> _Information provided_
....

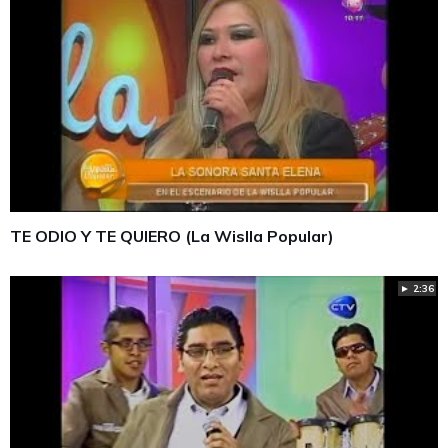
TE ODIO Y TE QUIERO (La Wislla Popular)
► 2:36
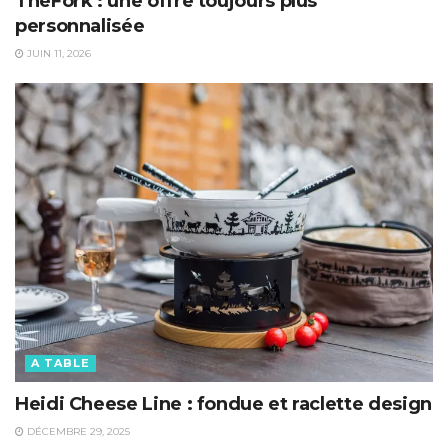
TheFork : une offre toujours plus
personnalisée
JUIN 11, 2026
A TABLE
Heidi Cheese Line : fondue et raclette design
DÉCEMBRE 29, 2025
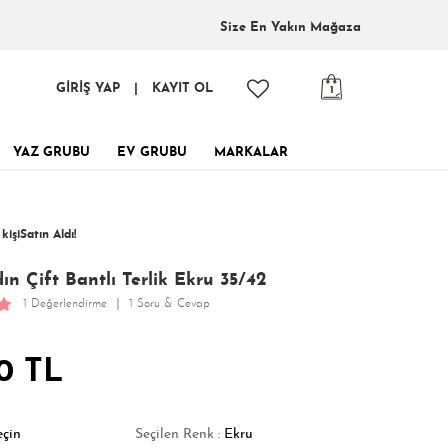
Size En
Yakın Mağaza
GİRİŞ YAP
|
KAYIT OL
1
YAZ GRUBU
EV GRUBU
MARKALAR
tinde, tükenmeden al!
7 kişi
favoriledi!
 kişi
Satın Aldı!
401 kişi
Görüntüledi!
ın Çift Bantlı Terlik Ekru 35/42
1 Değerlendirme
1 Soru & Cevap
0 TL
eçin
Seçilen Renk :
Ekru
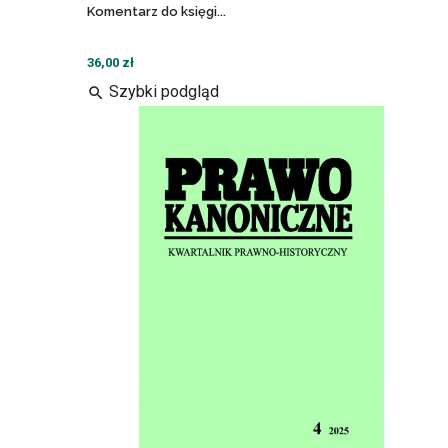
Komentarz do księgi...
36,00 zł
Szybki podgląd
search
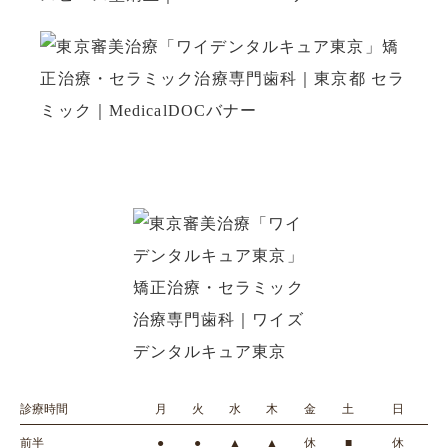
診療時間
月
火
水
木
金
土
日
前半
●
●
▲
▲
休
■
休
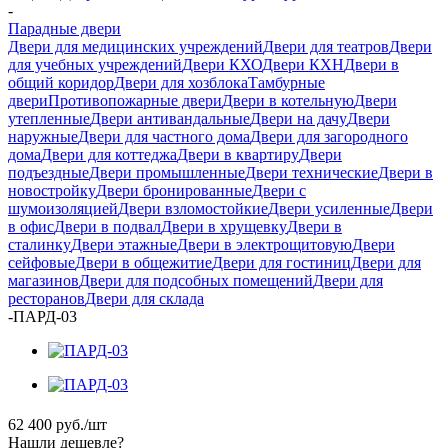
-
Парадные двери
Двери для медицинских учреждений
Двери для театров
Двери
для учебных учреждений
Двери КХО
Двери КХН
Двери в
общий коридор
Двери для хозблока
Тамбурные
двери
Противопожарные двери
Двери в котельную
Двери
утепленные
Двери антивандальные
Двери на дачу
Двери
наружные
Двери для частного дома
Двери для загородного
дома
Двери для коттеджа
Двери в квартиру
Двери
подъездные
Двери промышленные
Двери технические
Двери в
новостройку
Двери бронированные
Двери с
шумоизоляцией
Двери взломостойкие
Двери усиленные
Двери
в офис
Двери в подвал
Двери в хрущевку
Двери в
сталинку
Двери этажные
Двери в электрощитовую
Двери
сейфовые
Двери в общежитие
Двери для гостиниц
Двери для
магазинов
Двери для подсобных помещений
Двери для
ресторанов
Двери для склада
-
ПАРД-03
62 400
руб.
/шт
Нашли дешевле?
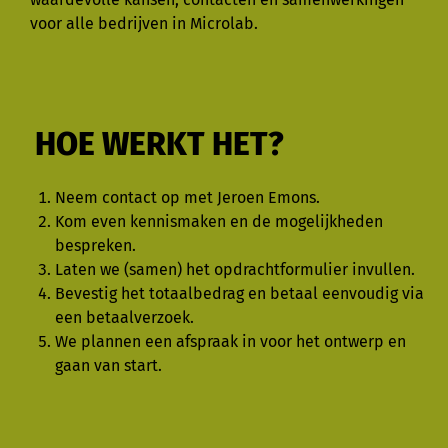
voor alle bedrijven in Microlab.
HOE WERKT HET?
Neem contact op met Jeroen Emons.
Kom even kennismaken en de mogelijkheden
bespreken.
Laten we (samen) het opdrachtformulier invullen.
Bevestig het totaalbedrag en betaal eenvoudig via
een betaalverzoek.
We plannen een afspraak in voor het ontwerp en
gaan van start.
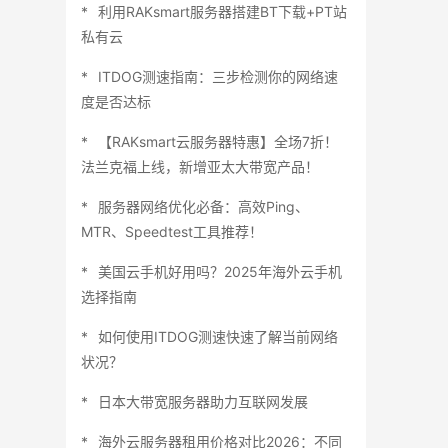
利用RAKsmart服务器搭建BT下载+PT站
私有云
ITDOG测速指南：三步检测你的网络速
度是否达标
【RAKsmart云服务器特惠】全场7折！
法兰克福上线，新增亚太大带宽产品！
服务器网络优化必备：高效Ping、
MTR、Speedtest工具推荐！
美国云手机好用吗？2025年海外云手机
选择指南
如何使用ITDOG测速快速了解当前网络
状况？
日本大带宽服务器助力互联网发展
海外云服务器租用价格对比2026：不同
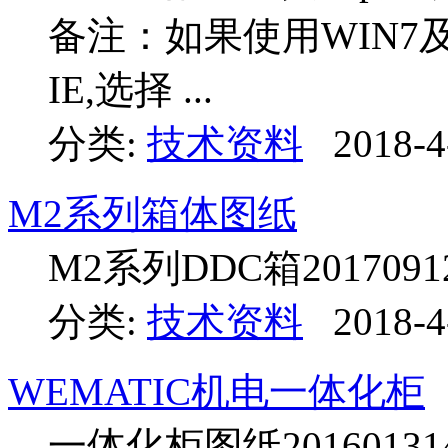
备注：如果使用WIN
IE,选择 ...
分类:
技术资料
2018-4
M2系列箱体图纸
M2系列DDC箱20170912
分类:
技术资料
2018-4
WEMATIC机电一体化柜
一体化柜图纸201601314.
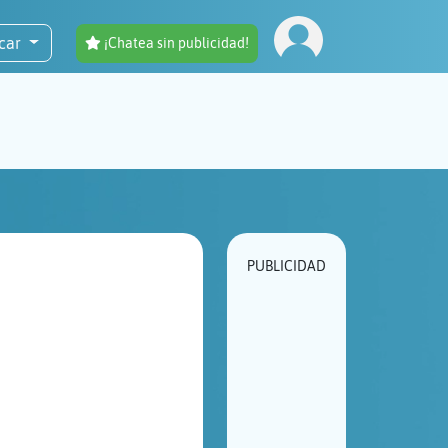
car
¡Chatea sin publicidad!
PUBLICIDAD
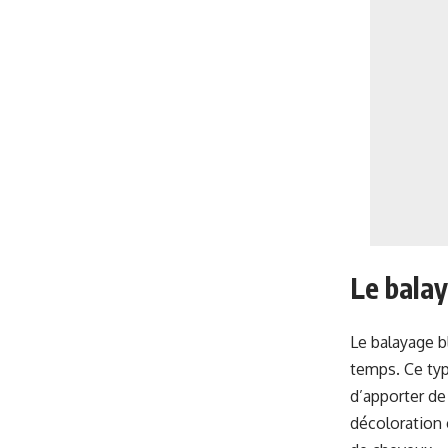
Le bala
Le balayage b
temps. Ce typ
d’apporter de 
décoloration 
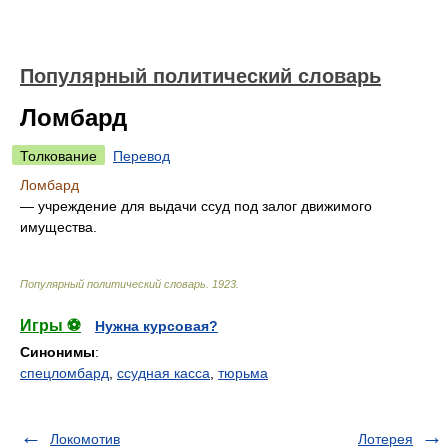
Популярный политический словарь
Ломбард
Толкование
Перевод
Ломбард
— учреждение для выдачи ссуд под залог движимого
имущества.
Популярный политический словарь
.
1923
.
Игры ⚽
Нужна курсовая?
Синонимы
:
спецломбард
,
ссудная касса
,
тюрьма
Локомотив
Лотерея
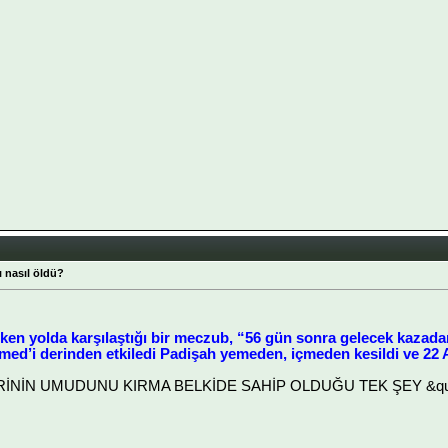
 nasıl öldü?
ken yolda karşılaştığı bir meczub, “56 gün sonra gelecek kazada
d’i derinden etkiledi Padişah yemeden, içmeden kesildi ve 22 Ara
LERİNİN UMUDUNU KIRMA BELKİDE SAHİP OLDUĞU TEK ŞEY &quot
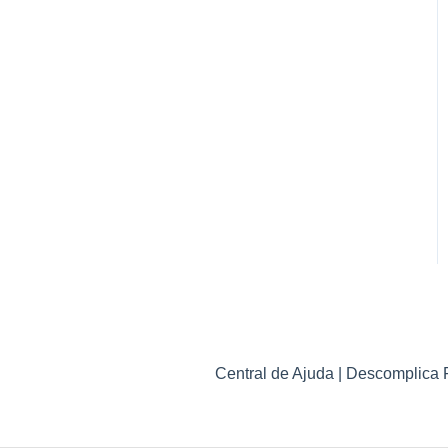
Central de Ajuda | Descomplica 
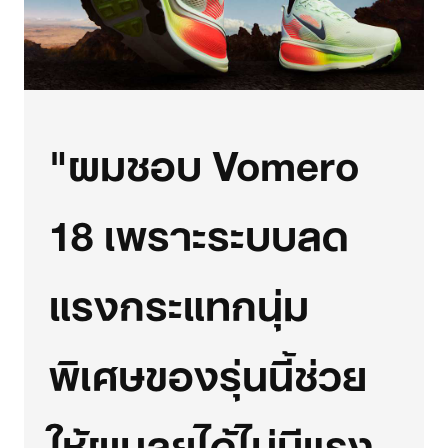
"ผมชอบ Vomero
18 เพราะระบบลด
แรงกระแทกนุ่ม
พิเศษของรุ่นนี้ช่วย
ให้ผมลุยได้ไม่มีแรง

....

> _Goal of the exercise_
Pull out every line of the material above that contains the string "voor". Case counts.

> _Answer space_
voor alle bedrijven in Microlab.
We plannen een afspraak in voor het ontwerp en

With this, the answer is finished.